[Start of Attachment]
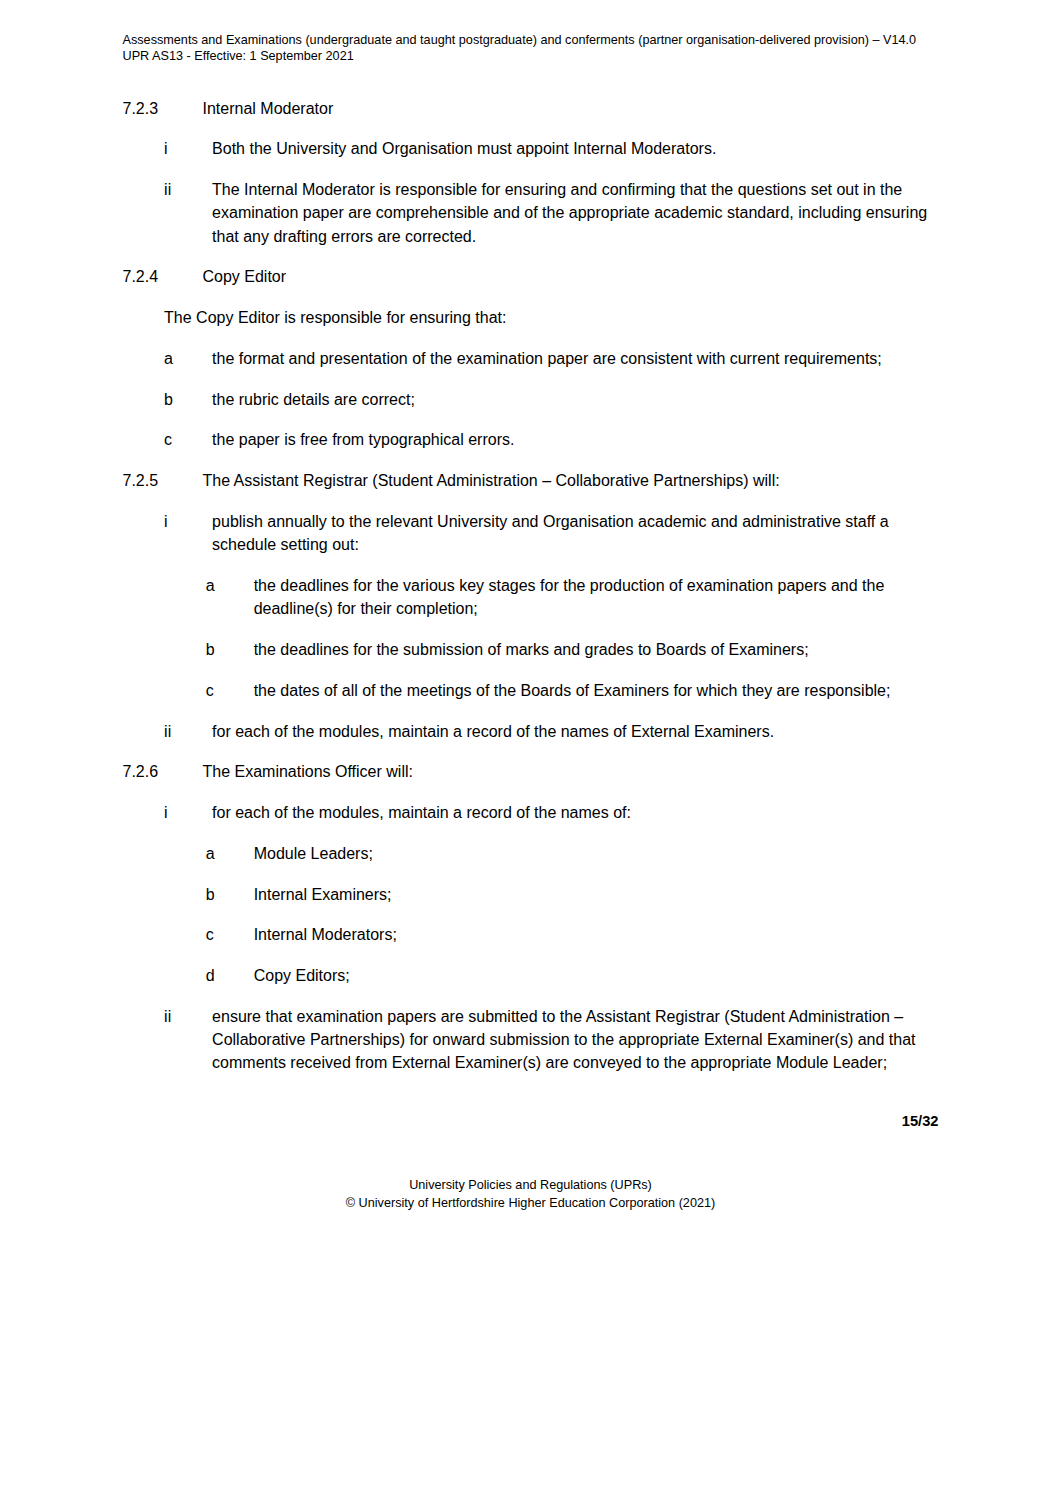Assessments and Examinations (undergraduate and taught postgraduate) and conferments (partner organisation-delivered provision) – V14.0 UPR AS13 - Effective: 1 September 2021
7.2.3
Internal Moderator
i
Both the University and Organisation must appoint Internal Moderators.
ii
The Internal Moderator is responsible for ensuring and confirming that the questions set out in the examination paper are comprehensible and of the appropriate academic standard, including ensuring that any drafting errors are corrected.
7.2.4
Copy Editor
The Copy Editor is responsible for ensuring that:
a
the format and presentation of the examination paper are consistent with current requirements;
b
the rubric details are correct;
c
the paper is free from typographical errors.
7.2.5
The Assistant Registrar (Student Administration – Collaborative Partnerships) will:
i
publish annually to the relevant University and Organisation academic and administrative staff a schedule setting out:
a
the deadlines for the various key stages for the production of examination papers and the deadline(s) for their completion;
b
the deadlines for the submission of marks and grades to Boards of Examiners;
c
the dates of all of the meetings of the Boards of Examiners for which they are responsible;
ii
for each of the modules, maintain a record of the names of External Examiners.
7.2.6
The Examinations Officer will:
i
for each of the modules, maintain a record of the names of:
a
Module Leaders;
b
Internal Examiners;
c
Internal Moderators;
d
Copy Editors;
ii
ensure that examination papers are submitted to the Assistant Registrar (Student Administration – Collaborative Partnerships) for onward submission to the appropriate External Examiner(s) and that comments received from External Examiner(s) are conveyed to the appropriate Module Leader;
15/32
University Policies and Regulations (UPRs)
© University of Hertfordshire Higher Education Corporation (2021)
[End of Attachment]
[Start of Attachment]
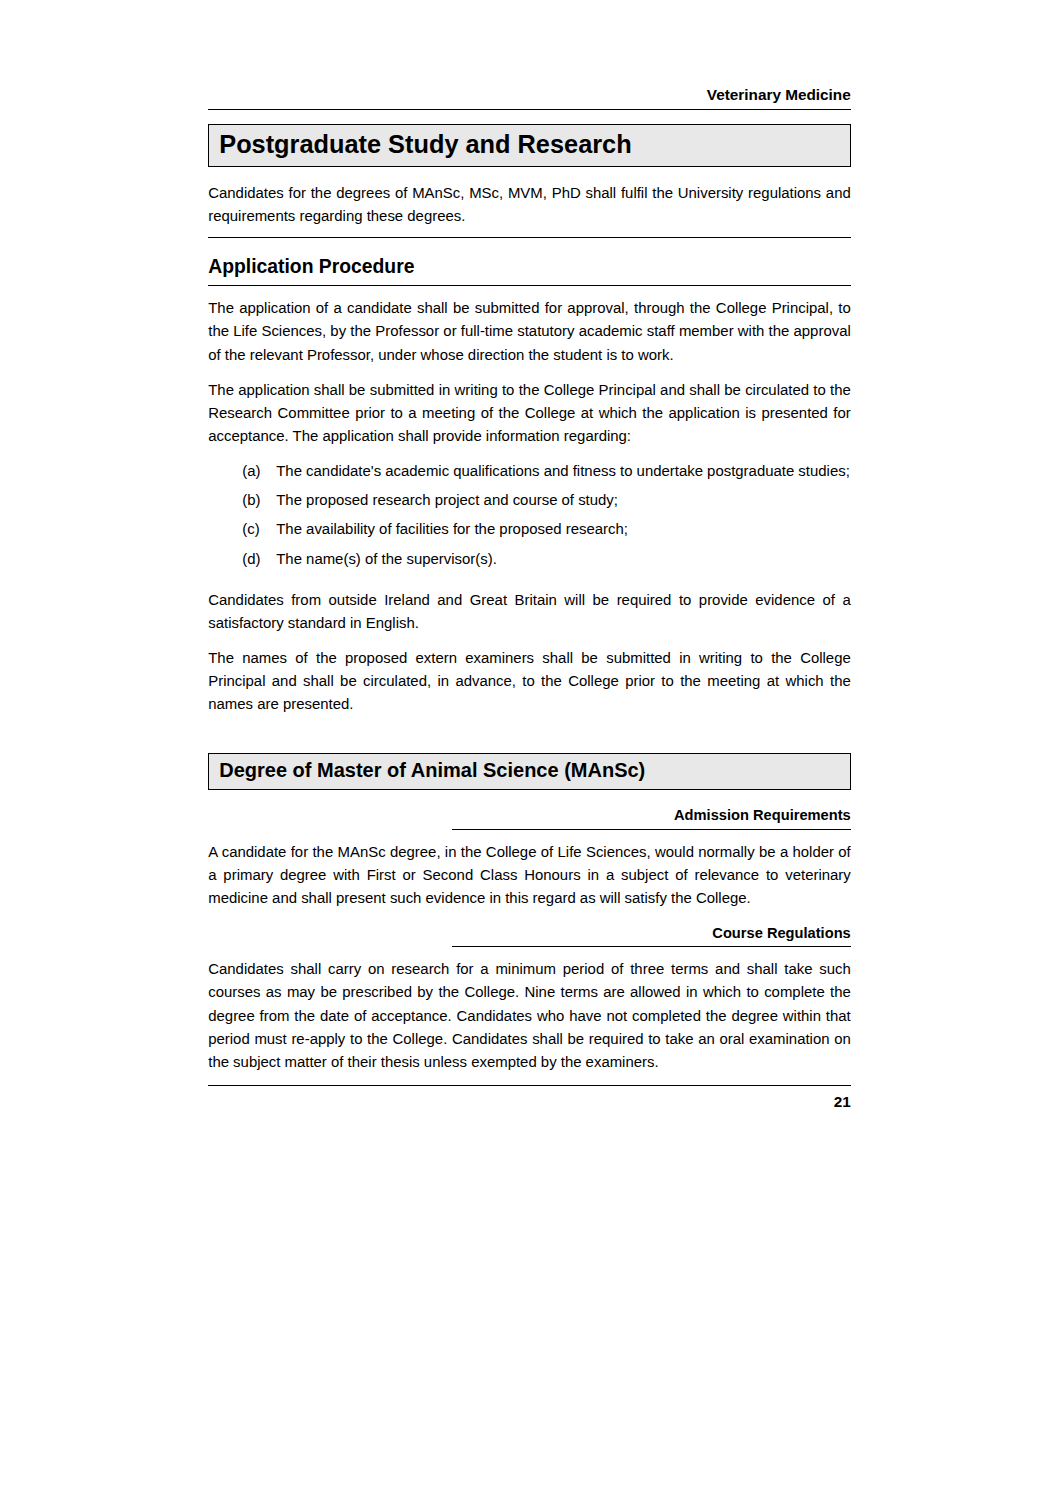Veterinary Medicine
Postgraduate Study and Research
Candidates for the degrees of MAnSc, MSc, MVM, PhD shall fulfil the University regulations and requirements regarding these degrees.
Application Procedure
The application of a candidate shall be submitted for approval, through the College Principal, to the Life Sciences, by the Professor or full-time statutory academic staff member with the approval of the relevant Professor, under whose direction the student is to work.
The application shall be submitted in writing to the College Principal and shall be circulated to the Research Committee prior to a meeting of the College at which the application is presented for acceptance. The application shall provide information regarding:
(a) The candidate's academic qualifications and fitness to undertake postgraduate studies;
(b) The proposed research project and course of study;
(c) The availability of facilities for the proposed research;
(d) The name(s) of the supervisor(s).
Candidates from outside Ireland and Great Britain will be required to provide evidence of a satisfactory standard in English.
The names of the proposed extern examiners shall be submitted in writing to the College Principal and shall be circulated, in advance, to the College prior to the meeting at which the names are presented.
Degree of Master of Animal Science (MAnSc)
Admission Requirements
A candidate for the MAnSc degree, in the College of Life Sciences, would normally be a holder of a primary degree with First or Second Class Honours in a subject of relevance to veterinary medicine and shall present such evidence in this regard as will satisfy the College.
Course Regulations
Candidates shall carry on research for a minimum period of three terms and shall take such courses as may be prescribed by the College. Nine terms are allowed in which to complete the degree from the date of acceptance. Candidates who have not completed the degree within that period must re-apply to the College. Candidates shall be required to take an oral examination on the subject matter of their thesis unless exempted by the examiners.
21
[End of Attachment]
[Start of Attachment]
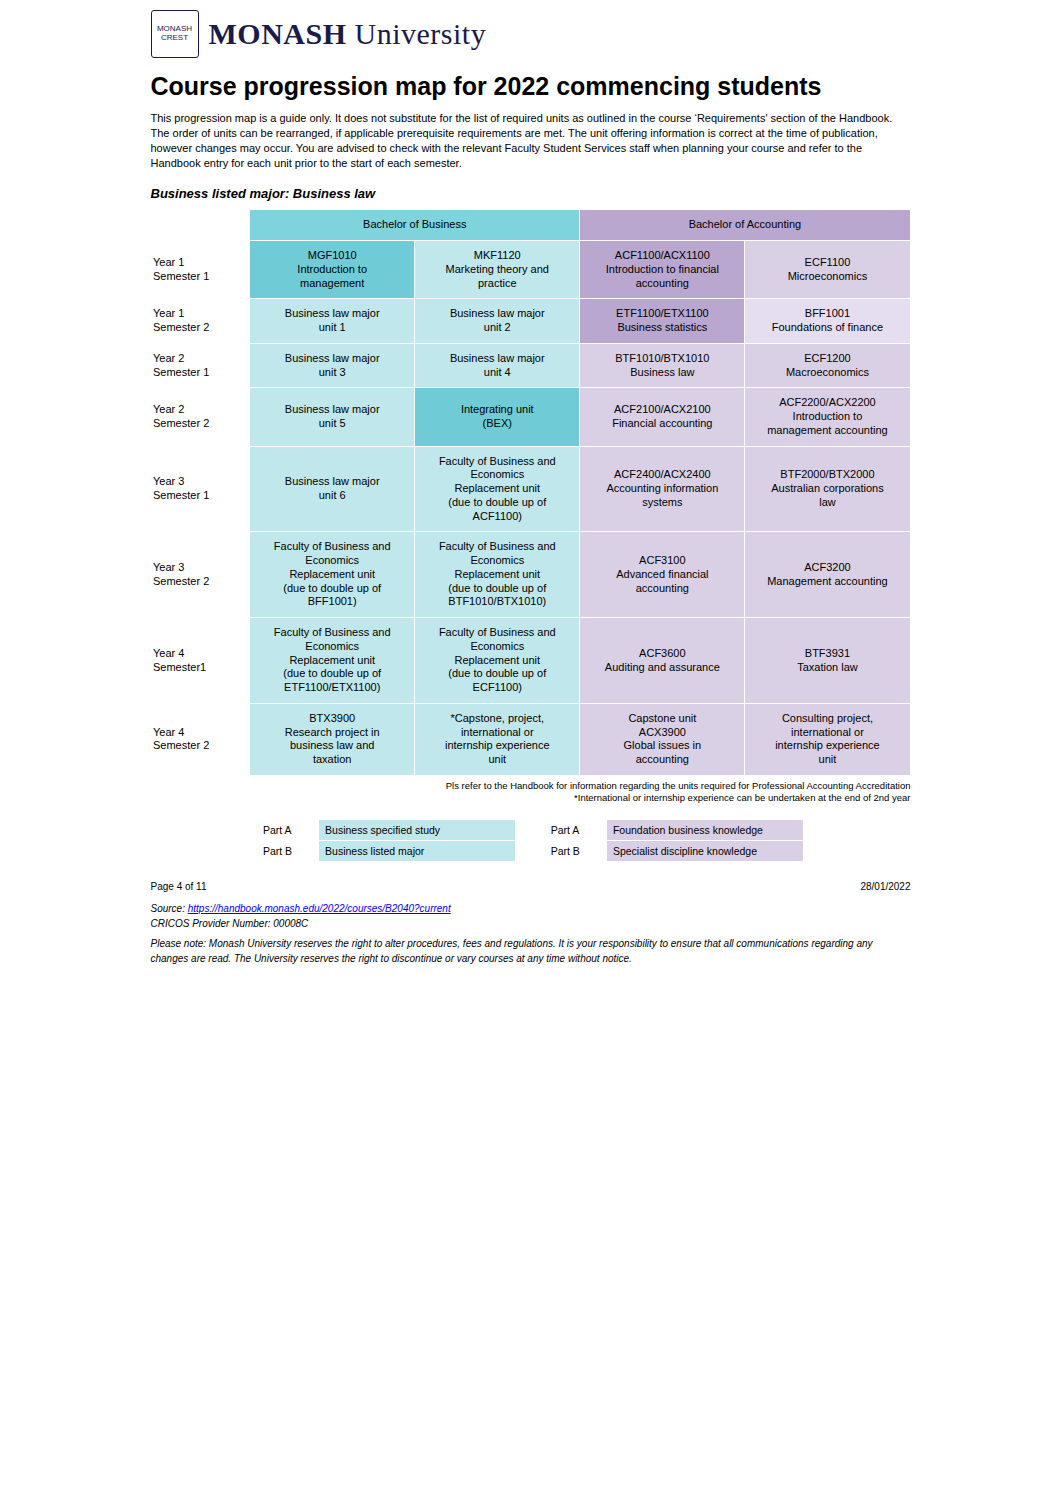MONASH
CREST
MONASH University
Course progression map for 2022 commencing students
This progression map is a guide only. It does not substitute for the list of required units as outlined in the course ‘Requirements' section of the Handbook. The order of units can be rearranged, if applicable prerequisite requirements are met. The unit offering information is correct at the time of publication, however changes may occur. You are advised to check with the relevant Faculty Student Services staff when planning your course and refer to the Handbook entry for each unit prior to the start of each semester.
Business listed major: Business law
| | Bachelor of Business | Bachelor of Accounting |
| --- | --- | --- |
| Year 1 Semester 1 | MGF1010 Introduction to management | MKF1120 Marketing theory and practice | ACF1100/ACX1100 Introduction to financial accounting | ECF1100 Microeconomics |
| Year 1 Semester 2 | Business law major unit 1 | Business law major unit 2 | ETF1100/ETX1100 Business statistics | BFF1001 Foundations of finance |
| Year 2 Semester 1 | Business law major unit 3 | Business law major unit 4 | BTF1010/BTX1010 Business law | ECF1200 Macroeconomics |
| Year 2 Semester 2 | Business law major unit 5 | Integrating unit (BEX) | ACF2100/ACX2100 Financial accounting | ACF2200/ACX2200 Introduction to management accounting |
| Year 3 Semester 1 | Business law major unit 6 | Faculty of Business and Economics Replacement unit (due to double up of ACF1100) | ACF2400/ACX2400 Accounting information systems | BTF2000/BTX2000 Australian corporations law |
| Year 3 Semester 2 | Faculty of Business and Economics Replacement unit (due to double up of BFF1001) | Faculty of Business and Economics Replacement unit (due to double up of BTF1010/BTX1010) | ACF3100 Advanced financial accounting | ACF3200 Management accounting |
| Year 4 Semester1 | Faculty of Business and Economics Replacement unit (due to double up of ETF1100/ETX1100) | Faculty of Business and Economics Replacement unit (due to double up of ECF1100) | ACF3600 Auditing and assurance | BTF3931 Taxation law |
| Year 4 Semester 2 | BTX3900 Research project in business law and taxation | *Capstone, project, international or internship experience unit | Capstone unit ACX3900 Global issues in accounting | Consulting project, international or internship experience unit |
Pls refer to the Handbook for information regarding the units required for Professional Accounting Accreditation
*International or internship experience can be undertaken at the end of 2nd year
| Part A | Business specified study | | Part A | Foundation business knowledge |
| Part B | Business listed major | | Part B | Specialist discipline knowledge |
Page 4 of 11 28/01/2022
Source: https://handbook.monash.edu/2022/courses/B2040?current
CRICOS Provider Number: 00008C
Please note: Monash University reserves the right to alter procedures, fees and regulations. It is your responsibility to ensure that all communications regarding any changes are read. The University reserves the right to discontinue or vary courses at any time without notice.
[End of Attachment]
** Activity **
All lines above containing the string "Boards" are to be collected.

** Result **
the deadlines for the submission of marks and grades to Boards of Examiners;
the dates of all of the meetings of the Boards of Examiners for which they are responsible;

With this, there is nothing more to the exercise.